What you will do
(A) According to the text on terminating employment under Austrian law, what is the longest trial period that can be validly agreed upon?
(B) Resume the text on terminating employment under Austrian law, carrying it on from its final sentence.

Austrian labour law provides three possibilities of termination of employment by the employer:
- (ordinary) termination by providing notice (Arbeitgeber-Kündigung)
- mutual termination (einvernehmliche Auflösung)
- dismissal (immediate termination for cause without notice period – Entlassung)
An important distinction in terms of the termination possibilities must be made between employments of indefinite duration and fixed-term employments . While employments of indefinite duration can be terminated in all three available forms, fixed-term employment contracts can be terminated prematurely only by consent or by dismissal for good cause (unless provided differently in the individual employment contract). A fixed-term contract ends automatically through expiration of the term at the date fixed in the employment contract. If the employee continues to work beyond the date on which the contract is to end with the employer's consent and if a new term is not agreed, the contract of employment becomes one of indefinite duration. It is therefore very important to monitor the termination date of fixed-term employments and send a written notice that services are not requested by the employer beyond that date, if the relationship is to be discontinued.
Special rules exist with respect to termination during a validly agreed upon trial period. During the trial period, either party can terminate the employment without cause and without observing any special periods or dates of notice. Such trial periods can, however, only be validly agreed upon for periods not exceeding one month.
Procedures For Terminating the Agreement
Where 5 or more employees are to be dismissed within one month, the regional employment bureau has to be informed at least 30 days before notice is given (Kündigungsfrühwarnsystem) .
If a works council exists, it has to be informed before any termination and can give an opinion within one week. If the works council disagrees with the termination or does not give an opinion, either the works council or the affected employee can appeal against the termination at the Labour and Social Court. If the works council agrees, only the affected employee can appeal against the termination. An appeal against termination is only possible for certain reasons (for example if the termination of the employment contract is not in accordance with the social employment rules concerning elder employees).
An employer can terminate the employment relationship by dismissal where there are serious grounds, such as misappropriation, corruption, incapability, competing against the employer or violence against the employer, his relatives or other employees.
The employee can appeal against such a dismissal at the Labour and Social Court. Even if the employee succeeds with his appeal, the employment relationship is still terminated. However, in that case the employer will be required to pay the amount it would have had to pay when acting in compliance with the appropriate notice period.
The Employment Act contains specific provisions on immediate termination. Section 26 of the Employment Act provides that the employee is entitled to immediately terminate the employment particularly in the following instances:
- if the employee becomes physically (or mentally) incapable of continuing work or cannot continue his service without damaging his health;
- if the employer does not pay its salary properly or violates other essential obligations of the employment contract;
- if the employer does not comply with its occupational safety and health obligations; or
- if the employer commits an act of violence, an immoral act, or makes severe insults against the employee or his relatives, or the employer does not protect the employee against such acts committed by other employees or relatives of the employer.

[Data drawn from a collection]
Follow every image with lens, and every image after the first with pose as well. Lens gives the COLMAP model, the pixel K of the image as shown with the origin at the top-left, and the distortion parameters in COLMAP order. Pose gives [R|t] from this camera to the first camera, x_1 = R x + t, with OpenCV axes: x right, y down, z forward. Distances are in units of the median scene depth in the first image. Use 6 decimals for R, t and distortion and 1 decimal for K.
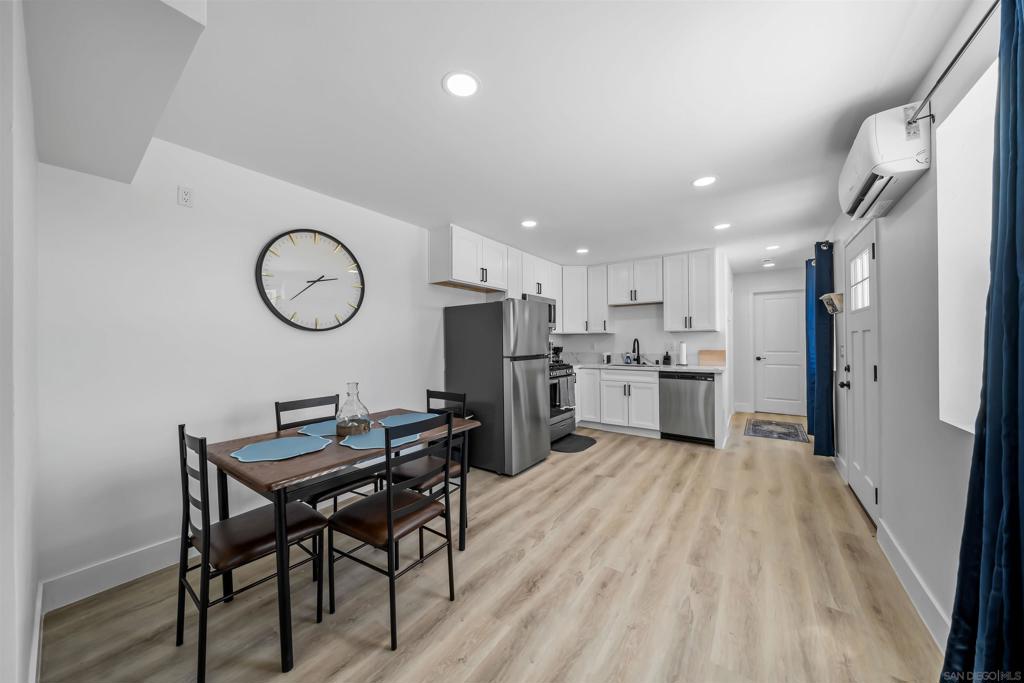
lens RADIAL K [[340.6, 0, 512.0], [0, 340.6, 341.5], [0, 0, 1]] dist [-0.000278, -0.000018]
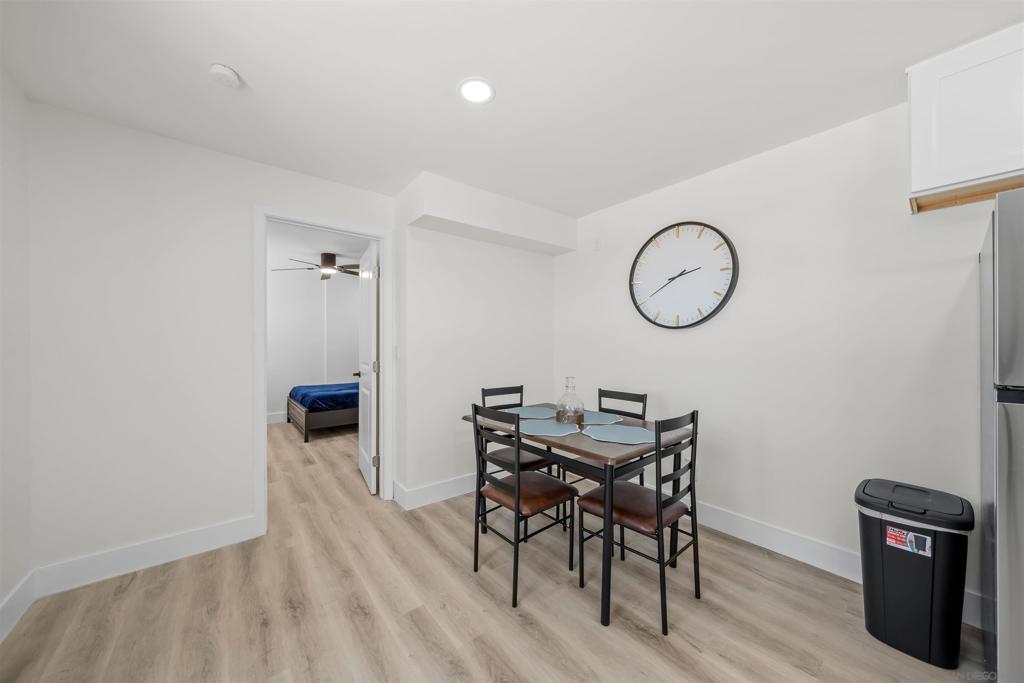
lens RADIAL K [[356.7, 0, 512.0], [0, 356.7, 341.5], [0, 0, 1]] dist [0.000277, 0.000024]
pose [[-0.260360, -0.000199, -0.965511, 0.461293], [0.006418, 0.999978, -0.001937, 0.003790], [0.965490, -0.006701, -0.260353, 0.721600]]
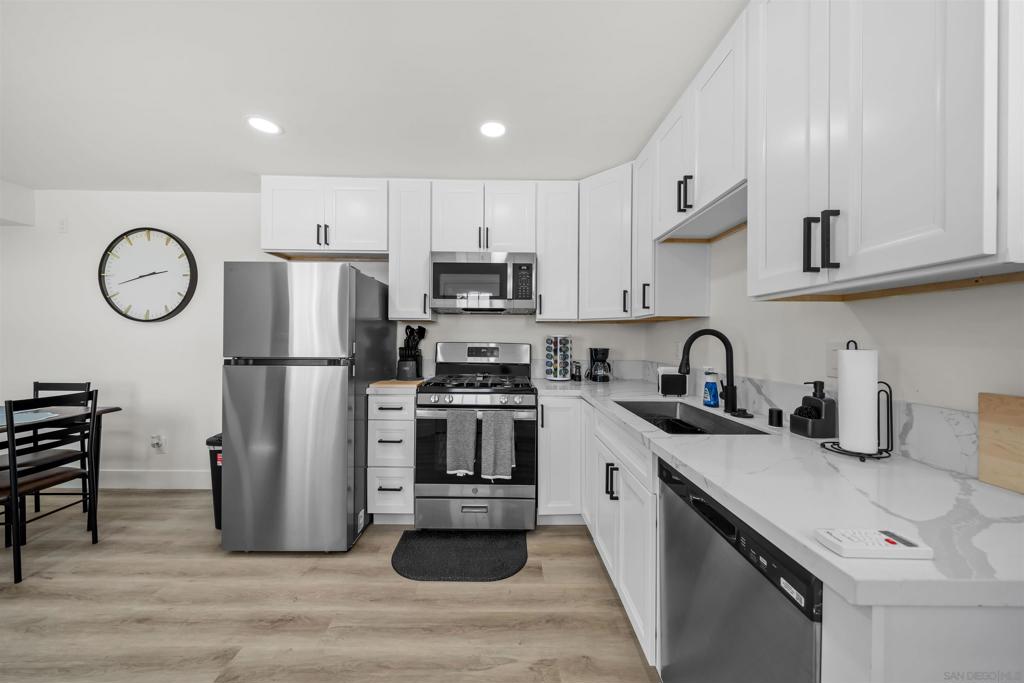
lens RADIAL K [[348.3, 0, 509.3], [0, 348.3, 339.2], [0, 0, 1]] dist [-0.001777, -0.000267]
pose [[0.595090, 0.014714, -0.803524, 0.876629], [-0.011933, 0.999884, 0.009472, -0.000364], [0.803571, 0.003951, 0.595196, 1.127041]]
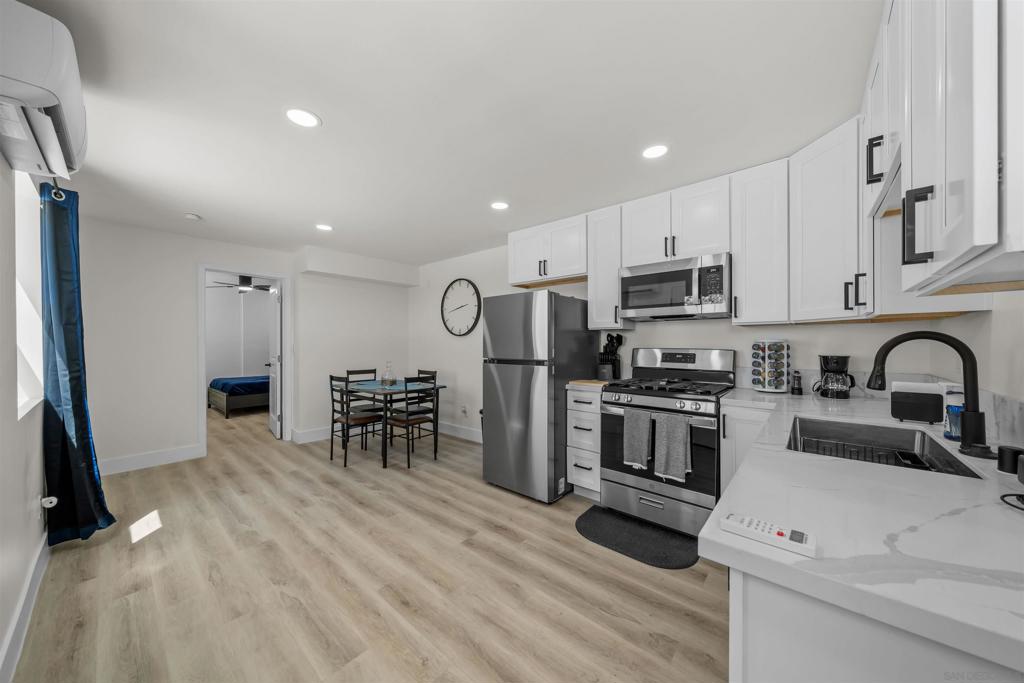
lens RADIAL K [[347.1, 0, 513.0], [0, 347.1, 345.3], [0, 0, 1]] dist [-0.000509, -0.000044]
pose [[-0.079681, 0.014956, -0.996708, 1.062484], [0.005318, 0.999880, 0.014579, -0.006818], [0.996806, -0.004139, -0.079751, 1.261652]]
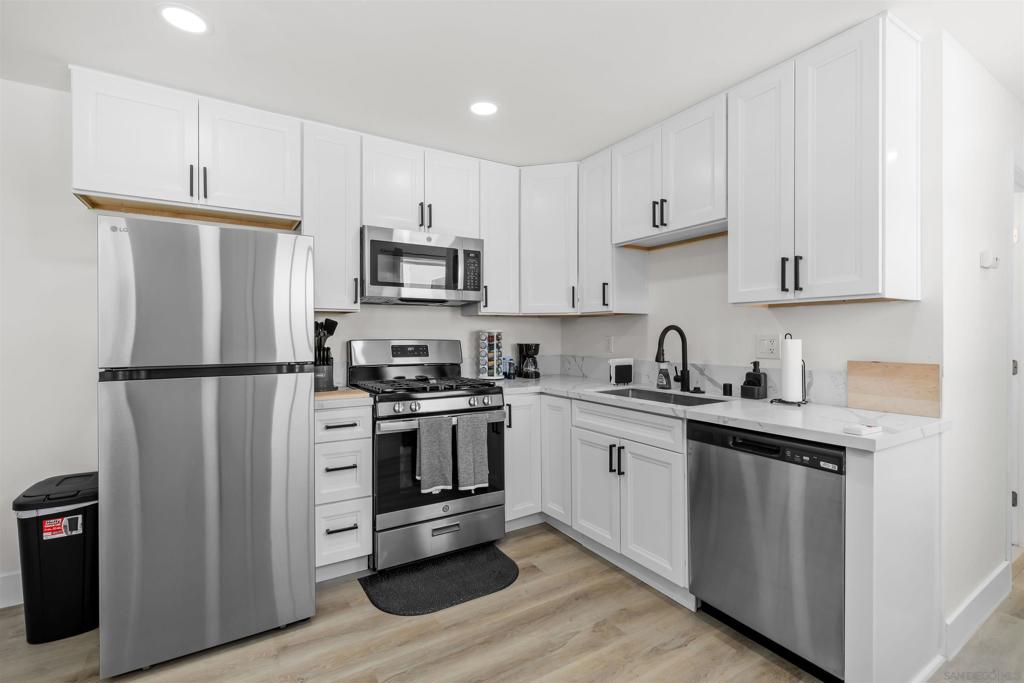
lens RADIAL K [[460.0, 0, 509.9], [0, 460.0, 335.9], [0, 0, 1]] dist [0.003354, 0.000285]
pose [[0.923732, 0.008746, -0.382941, 0.672422], [-0.006221, 0.999950, 0.007833, 0.000951], [0.382990, -0.004853, 0.923740, 0.756577]]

Responses
(A) A trial period can be validly agreed upon only for a period not exceeding one month.

(B)
Conversely, the employer may immediately terminate the employment particularly if the employee is guilty of gross misconduct (Section 27 of the Employment Act):
The employee can generally always resign, assuming the contract is not for a fixed term. The employee has to comply with any legal and contractual notice when resigning. According to the Employment Act (Angestelltengesetz – AngG) employment agreements may only be terminated by the employee at the end of each month under observing a notice period of one month (otherwise agreeable).
Termination On Notice
Ordinary termination usually does not require any cause but is regularly subject to notice periods that depend on the length of the employment. Both employer and employee can terminate the employment relationship on notice. According to the Employment Act (Angestelltengesetz – AngG) minimum periods of notice and termination dates have to be observed. Statutory minimum periods of notice override contractual notice periods. The minimum period of notice depends on the duration of the employment relationship and increases with the length of the relationship.
According to the Employment Act employment agreements may only be terminated by the employer at the end of each quarter. However, the parties can agree that the termination date may also be the 15th, or the last day of each month.
According to the Employment Act (Angestelltengesetz - AngG) , the employer must respect the statutory notice periods in case of termination of white-collar employees from 6 weeks up to 5 months, depending on the years of service.
According to the statute, the employment can only be terminated effective at the end of each calendar quarter. This rule can be changed by individual agreement so that the employment may be terminated effective as of the 15th, or at the end of each calendar month.
Notice does require acknowledgment of receipt but is not requiring the consent of the employee. Furthermore, notice does not - except in the case of termination of employees enjoying special protection from termination - have to be made in writing. For evidentiary purposes it is however advisable to do so. In this case, the notice must be signed on behalf of the employer by the correct number of authorized representatives.
Please note that in plants in which at least five employees are regularly employed, and a works council has been established, all employees are entitled to some protection against ordinary termination. The employer must first notify the works council of the intended termination. The works council may then comment on the termination within one week. After that period the employer may proceed with the termination. A violation of the pre-notification requirement makes any termination void.
Termination By Reason Of The Employee's Age
An employer can terminate the employment relationship if the employee reaches the retirement age. However, the employee can fight against this termination before court. Generally, this appeal won’t be successful if the employee is already entitled to the statutory pension.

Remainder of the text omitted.